→ **Task instructions**:
The entries are to be duplicated exactly, with nothing left out.

.....

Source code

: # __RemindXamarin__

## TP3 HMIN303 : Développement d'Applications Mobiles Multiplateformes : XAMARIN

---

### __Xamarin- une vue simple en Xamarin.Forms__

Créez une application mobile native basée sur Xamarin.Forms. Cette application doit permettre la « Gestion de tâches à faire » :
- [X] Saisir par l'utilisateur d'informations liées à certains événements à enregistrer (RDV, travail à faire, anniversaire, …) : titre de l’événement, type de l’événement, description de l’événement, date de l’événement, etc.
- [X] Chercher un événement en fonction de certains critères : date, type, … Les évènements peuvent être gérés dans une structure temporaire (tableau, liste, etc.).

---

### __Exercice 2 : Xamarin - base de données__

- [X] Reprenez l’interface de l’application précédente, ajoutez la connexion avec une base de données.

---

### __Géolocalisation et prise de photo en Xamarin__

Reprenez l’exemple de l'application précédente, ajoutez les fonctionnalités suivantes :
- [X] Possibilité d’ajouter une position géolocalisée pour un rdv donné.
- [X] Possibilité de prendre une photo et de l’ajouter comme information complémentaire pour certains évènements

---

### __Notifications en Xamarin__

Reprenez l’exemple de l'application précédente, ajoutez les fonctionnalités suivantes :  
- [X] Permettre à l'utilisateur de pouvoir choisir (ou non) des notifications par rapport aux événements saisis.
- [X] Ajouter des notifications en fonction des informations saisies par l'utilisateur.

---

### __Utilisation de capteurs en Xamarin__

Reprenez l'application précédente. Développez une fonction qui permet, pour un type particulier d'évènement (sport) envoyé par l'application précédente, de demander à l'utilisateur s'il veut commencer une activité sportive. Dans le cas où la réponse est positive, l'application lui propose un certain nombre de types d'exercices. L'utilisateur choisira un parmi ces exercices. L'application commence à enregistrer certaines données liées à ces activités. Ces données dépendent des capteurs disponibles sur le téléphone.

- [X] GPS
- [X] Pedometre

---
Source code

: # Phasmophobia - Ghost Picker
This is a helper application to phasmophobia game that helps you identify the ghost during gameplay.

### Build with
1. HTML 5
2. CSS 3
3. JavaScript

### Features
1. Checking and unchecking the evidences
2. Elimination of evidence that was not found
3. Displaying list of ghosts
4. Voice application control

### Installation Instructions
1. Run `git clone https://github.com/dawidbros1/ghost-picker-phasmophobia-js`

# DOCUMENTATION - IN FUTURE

.....

→ **Answer for the task**:
Source code

: # __RemindXamarin__

## TP3 HMIN303 : Développement d'Applications Mobiles Multiplateformes : XAMARIN

---

### __Xamarin- une vue simple en Xamarin.Forms__

Créez une application mobile native basée sur Xamarin.Forms. Cette application doit permettre la « Gestion de tâches à faire » :
- [X] Saisir par l'utilisateur d'informations liées à certains événements à enregistrer (RDV, travail à faire, anniversaire, …) : titre de l’événement, type de l’événement, description de l’événement, date de l’événement, etc.
- [X] Chercher un événement en fonction de certains critères : date, type, … Les évènements peuvent être gérés dans une structure temporaire (tableau, liste, etc.).

---

### __Exercice 2 : Xamarin - base de données__

- [X] Reprenez l’interface de l’application précédente, ajoutez la connexion avec une base de données.

---

### __Géolocalisation et prise de photo en Xamarin__

Reprenez l’exemple de l'application précédente, ajoutez les fonctionnalités suivantes :
- [X] Possibilité d’ajouter une position géolocalisée pour un rdv donné.
- [X] Possibilité de prendre une photo et de l’ajouter comme information complémentaire pour certains évènements

---

### __Notifications en Xamarin__

Reprenez l’exemple de l'application précédente, ajoutez les fonctionnalités suivantes :  
- [X] Permettre à l'utilisateur de pouvoir choisir (ou non) des notifications par rapport aux événements saisis.
- [X] Ajouter des notifications en fonction des informations saisies par l'utilisateur.

---

### __Utilisation de capteurs en Xamarin__

Reprenez l'application précédente. Développez une fonction qui permet, pour un type particulier d'évènement (sport) envoyé par l'application précédente, de demander à l'utilisateur s'il veut commencer une activité sportive. Dans le cas où la réponse est positive, l'application lui propose un certain nombre de types d'exercices. L'utilisateur choisira un parmi ces exercices. L'application commence à enregistrer certaines données liées à ces activités. Ces données dépendent des capteurs disponibles sur le téléphone.

- [X] GPS
- [X] Pedometre

---
Source code

: # Phasmophobia - Ghost Picker
This is a helper application to phasmophobia game that helps you identify the ghost during gameplay.

### Build with
1. HTML 5
2. CSS 3
3. JavaScript

### Features
1. Checking and unchecking the evidences
2. Elimination of evidence that was not found
3. Displaying list of ghosts
4. Voice application control

### Installation Instructions
1. Run `git clone https://github.com/dawidbros1/ghost-picker-phasmophobia-js`

# DOCUMENTATION - IN FUTURE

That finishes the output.